I look at Mary and try to think holy thoughts. To think holy thoughts means to think Nothing, which is not the same as an empty head. I am twelve, and I know that much. I know when my grandma bows her head and prays the space between her closed eyes opens into a deep hole where only Nothing can fall inside. Not even summer sunlight can pass through. That’s what she means when she says, “It’s between me and God.”

My grandmother gets up to pee. Now it’s me and Mary, alone. She looks back at me and smiles. She stares through my soul with holy mischief in her eyes. Her face twitches. I grab her legs with both hands and she laughs like a fighting magpie, the sound shaking her wood and porcelain body.

I draw her face close to mine, sensing she has something to say. I grip her tight around the middle, and her eyes narrow. “Clitlicker!” She says, laughing like a chorus of alley cats in summer heat.

I scream.

“Shush!” Says Mary, and my voice cuts off without a trace, not one echo. I remember the kimchi stew I had for lunch and shut my mouth. Nothing’s more sacrilegious than bad breath. I set Mary down.
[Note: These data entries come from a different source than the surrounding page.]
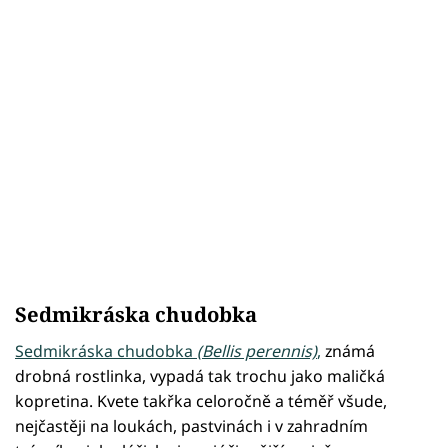
Sedmikráska chudobka
Sedmikráska chudobka
(Bellis perennis)
,
známá
drobná rostlinka, vypadá tak trochu jako maličká
kopretina. Kvete takřka celoročně a téměř všude,
nejčastěji na loukách, pastvinách i v zahradním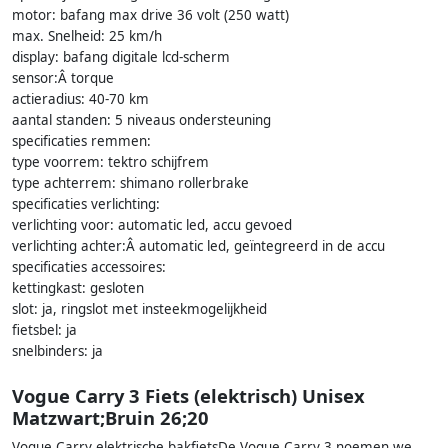
motor: bafang max drive 36 volt (250 watt)
max. Snelheid: 25 km/h
display: bafang digitale lcd-scherm
sensor:Â torque
actieradius: 40-70 km
aantal standen: 5 niveaus ondersteuning
specificaties remmen:
type voorrem: tektro schijfrem
type achterrem: shimano rollerbrake
specificaties verlichting:
verlichting voor: automatic led, accu gevoed
verlichting achter:Â automatic led, geïntegreerd in de accu
specificaties accessoires:
kettingkast: gesloten
slot: ja, ringslot met insteekmogelijkheid
fietsbel: ja
snelbinders: ja
Vogue Carry 3 Fiets (elektrisch) Unisex
Matzwart;Bruin 26;20
Vogue Carry elektrische bakfietsDe Vogue Carry 3 noemen we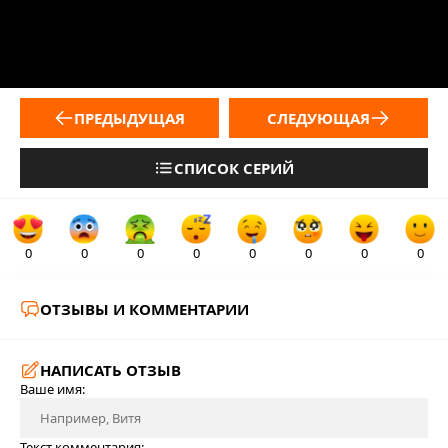
ПРЕДЫДУЩАЯ
СЛЕДУЮЩАЯ
СПИСОК СЕРИЙ
0
0
0
0
0
0
0
0
ОТЗЫВЫ И КОММЕНТАРИИ
НАПИСАТЬ ОТЗЫВ
Ваше имя:
Текст комментария: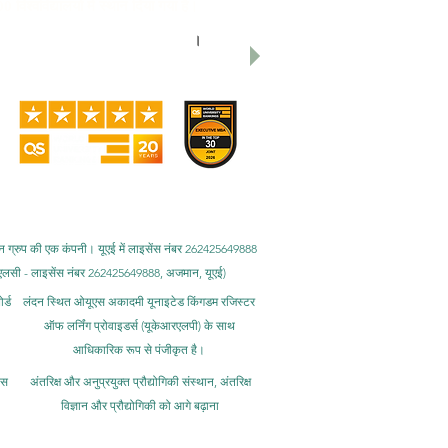
 विश्वविद्यालयों में स्थान दिया गया है।
िश्व स्तर पर 22वां स्थान प्राप्त हुआ है।
श्व स्तर पर तीसरा स्थान प्राप्त हुआ है
।
हैं, जिनमें एमईएनएए ग्राहक संतुष्टि पुरस्कार,
शन ग्रुप की एक कंपनी। यूएई में लाइसेंस नंबर 262425649888
ई एलएलसी - लाइसेंस नंबर 262425649888, अजमान, यूएई)
र्ड
लंदन स्थित ओयूएस अकादमी यूनाइटेड किंगडम रजिस्टर
ऑफ लर्निंग प्रोवाइडर्स (यूकेआरएलपी) के साथ
आधिकारिक रूप से पंजीकृत है।
िस
अंतरिक्ष और अनुप्रयुक्त प्रौद्योगिकी संस्थान, अंतरिक्ष
विज्ञान और प्रौद्योगिकी को आगे बढ़ाना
She’s no longer looking at me. The light behind her eyes dims as the neighbor’s haunted porch light flickers a command: Silence, Silence. I bite my lip and ask questions in my head, knowing Mary can hear, but she listens to the light instead of me. Silence. I sit and wonder what’s a clit? Could be an animal. Or a type of sacred candy. My mind wanders to other words I don’t know, long words I can’t pronounce, like Obsolescence. The clock on the dresser ticks-ticks-ticks itself into the new night, the only noise in the world. Tick-tick-tick. Clit-clit-clit.

Years pass, I no longer cross myself before I eat. When I’m drunk and walk past a church with a date, I flip off the cross, irreverent. Yet every time I’m on my knees, I pray: God bless clitlickers. Somewhere past Eden is another garden, still green and blooming. In it are two lovers, eating each other out.